Exercise prompt
Count the lines in the entries below that contain the string "Read", matching case exactly, and give only the number.

[Recorded data]
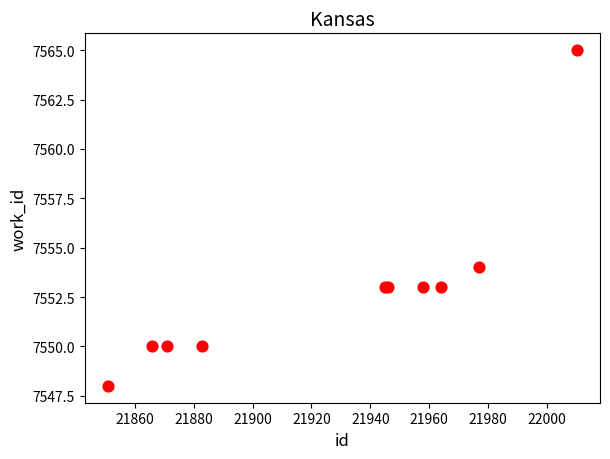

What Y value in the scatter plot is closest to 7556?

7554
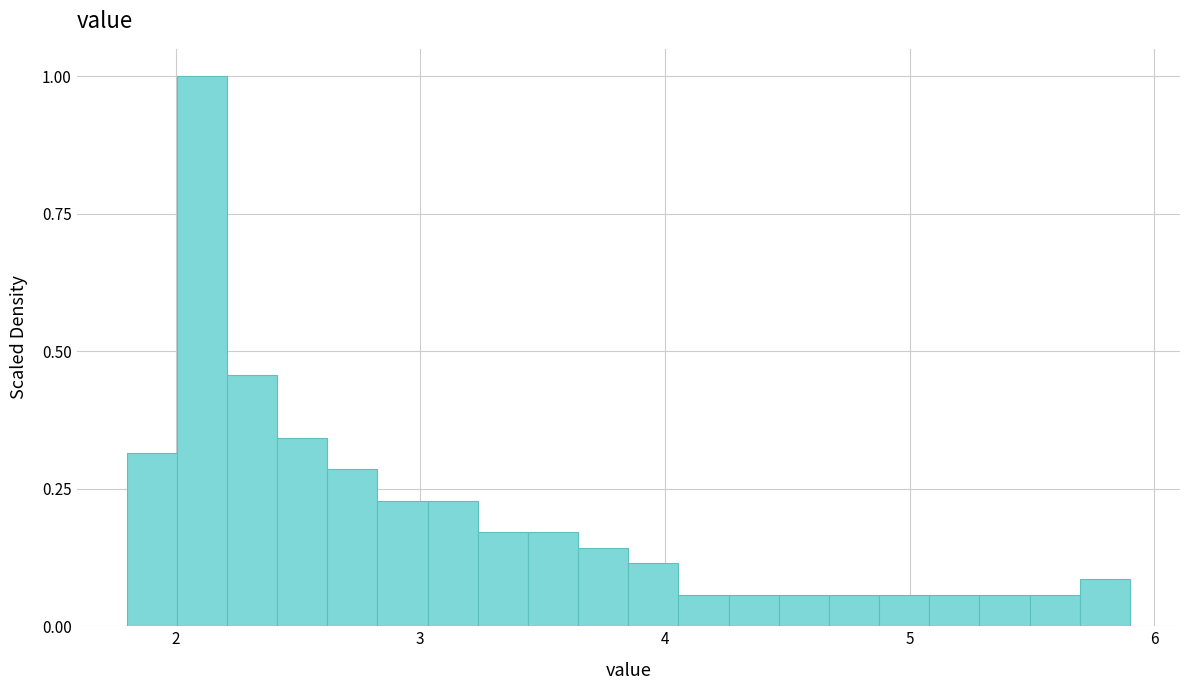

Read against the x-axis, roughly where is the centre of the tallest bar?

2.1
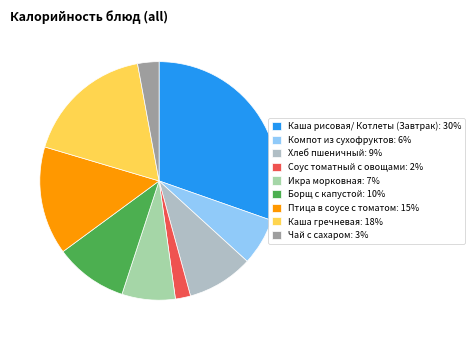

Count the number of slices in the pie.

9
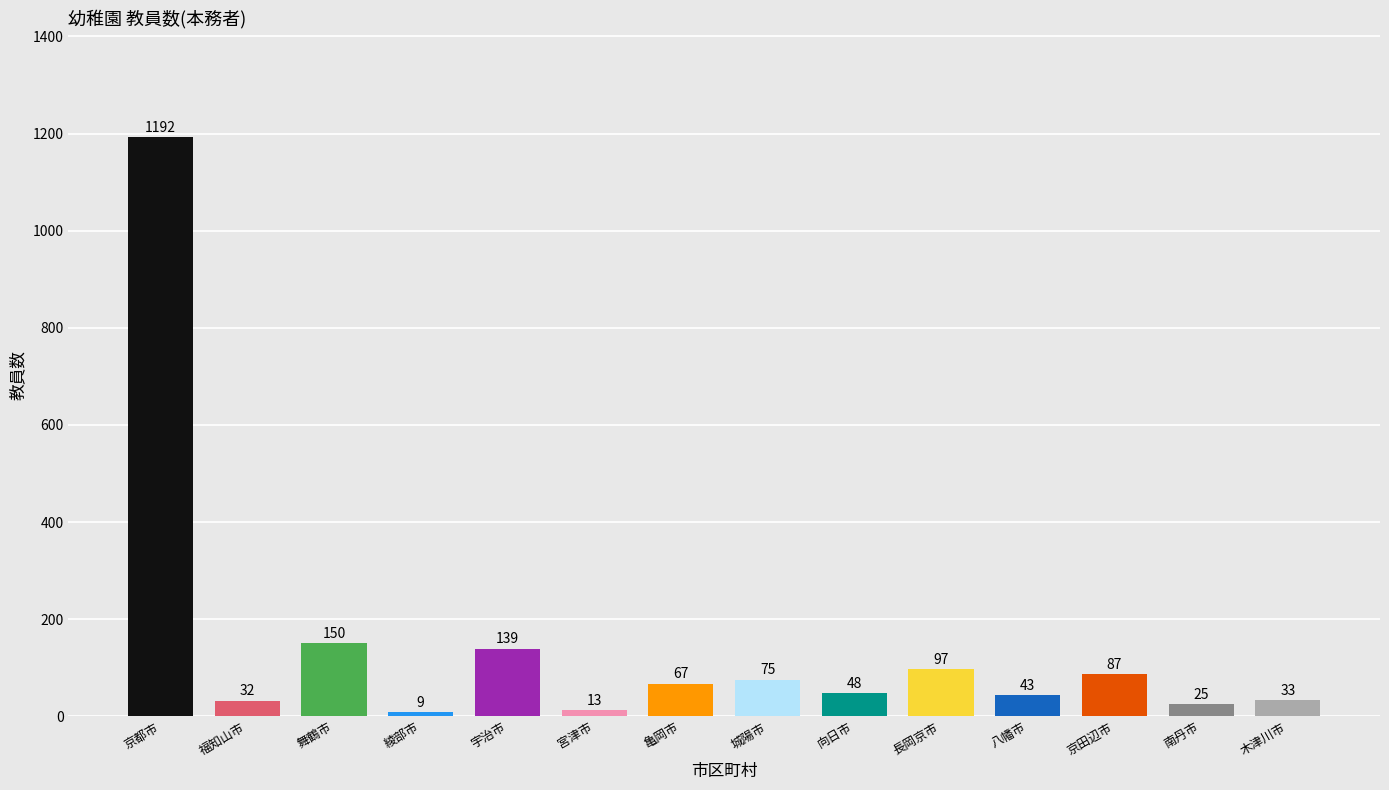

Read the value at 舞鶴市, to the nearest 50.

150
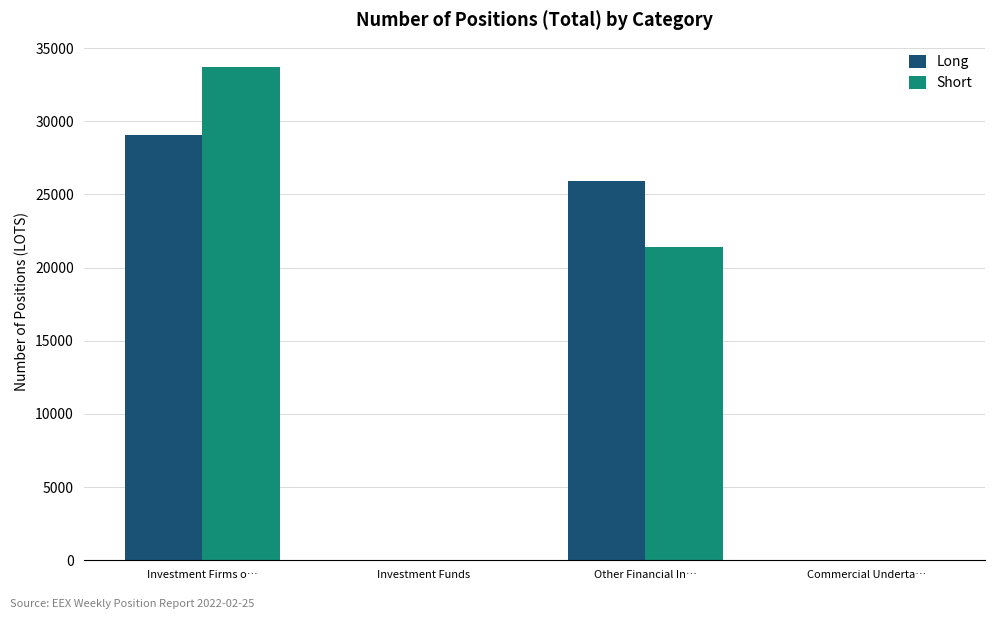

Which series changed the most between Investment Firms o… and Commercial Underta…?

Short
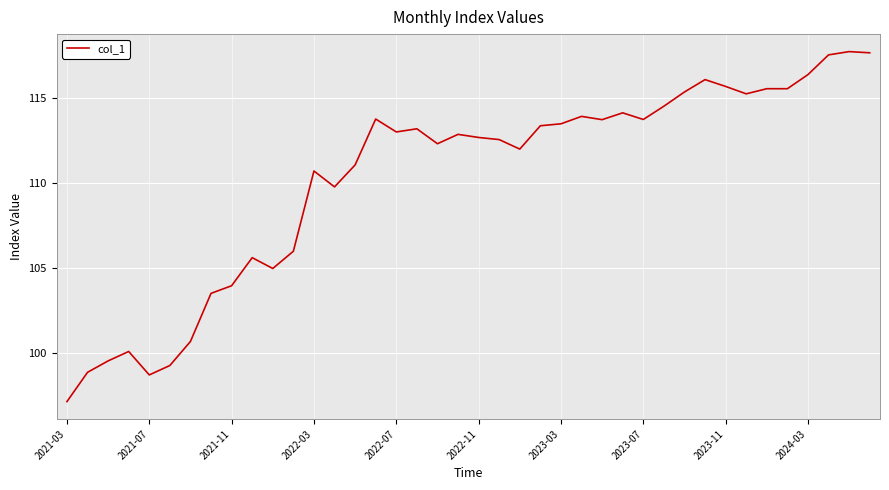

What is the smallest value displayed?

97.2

Solution below
2